Exercise materials Block Start
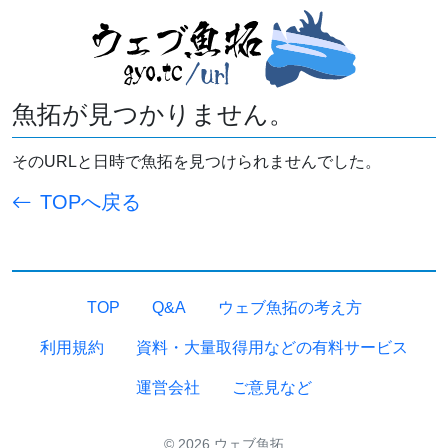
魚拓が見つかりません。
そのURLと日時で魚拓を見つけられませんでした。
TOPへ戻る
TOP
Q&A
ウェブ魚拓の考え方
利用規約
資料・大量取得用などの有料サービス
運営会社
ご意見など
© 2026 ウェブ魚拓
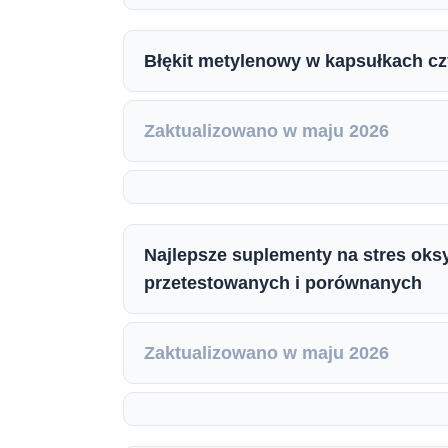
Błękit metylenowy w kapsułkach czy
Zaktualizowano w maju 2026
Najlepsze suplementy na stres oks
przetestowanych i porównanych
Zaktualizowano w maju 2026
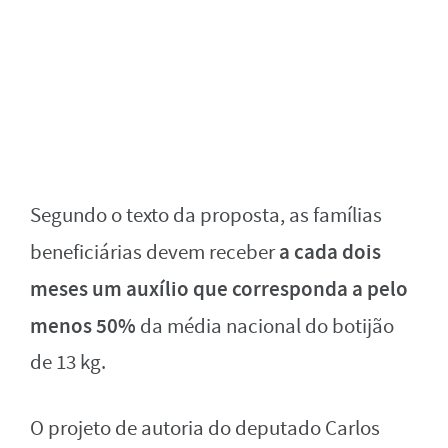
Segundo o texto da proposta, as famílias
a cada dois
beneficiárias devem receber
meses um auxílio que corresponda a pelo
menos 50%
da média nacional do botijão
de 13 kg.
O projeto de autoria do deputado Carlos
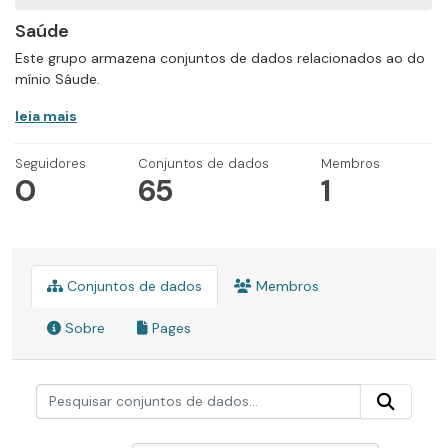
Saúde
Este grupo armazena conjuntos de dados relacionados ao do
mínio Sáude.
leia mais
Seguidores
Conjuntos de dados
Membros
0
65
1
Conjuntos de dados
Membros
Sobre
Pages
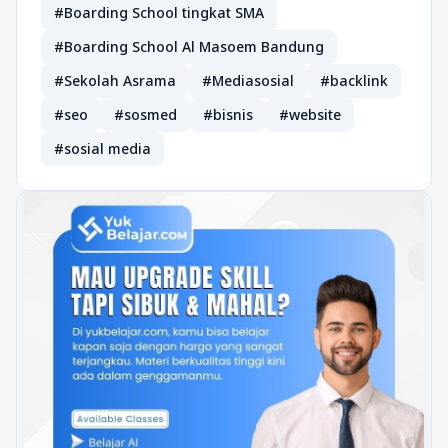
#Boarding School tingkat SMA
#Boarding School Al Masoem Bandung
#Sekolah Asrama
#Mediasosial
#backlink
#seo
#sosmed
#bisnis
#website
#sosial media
Exercise materials Block End
* _Assignment_
Output every line of text from all the items above verbatim, leaving the pictures out.

* _Result for this task_
魚拓が見つかりません。
そのURLと日時で魚拓を見つけられませんでした。
TOPへ戻る
TOP
Q&A
ウェブ魚拓の考え方
利用規約
資料・大量取得用などの有料サービス
運営会社
ご意見など
© 2026 ウェブ魚拓
Błękit metylenowy w kapsułkach czy
Zaktualizowano w maju 2026
Najlepsze suplementy na stres oks
przetestowanych i porównanych
Zaktualizowano w maju 2026
Segundo o texto da proposta, as famílias
a cada dois
beneficiárias devem receber
meses um auxílio que corresponda a pelo
menos 50%
da média nacional do botijão
de 13 kg.
O projeto de autoria do deputado Carlos
Saúde
Este grupo armazena conjuntos de dados relacionados ao do
mínio Sáude.
leia mais
Seguidores
Conjuntos de dados
Membros
0
65
1
Conjuntos de dados
Membros
Sobre
Pages
#Boarding School tingkat SMA
#Boarding School Al Masoem Bandung
#Sekolah Asrama
#Mediasosial
#backlink
#seo
#sosmed
#bisnis
#website
#sosial media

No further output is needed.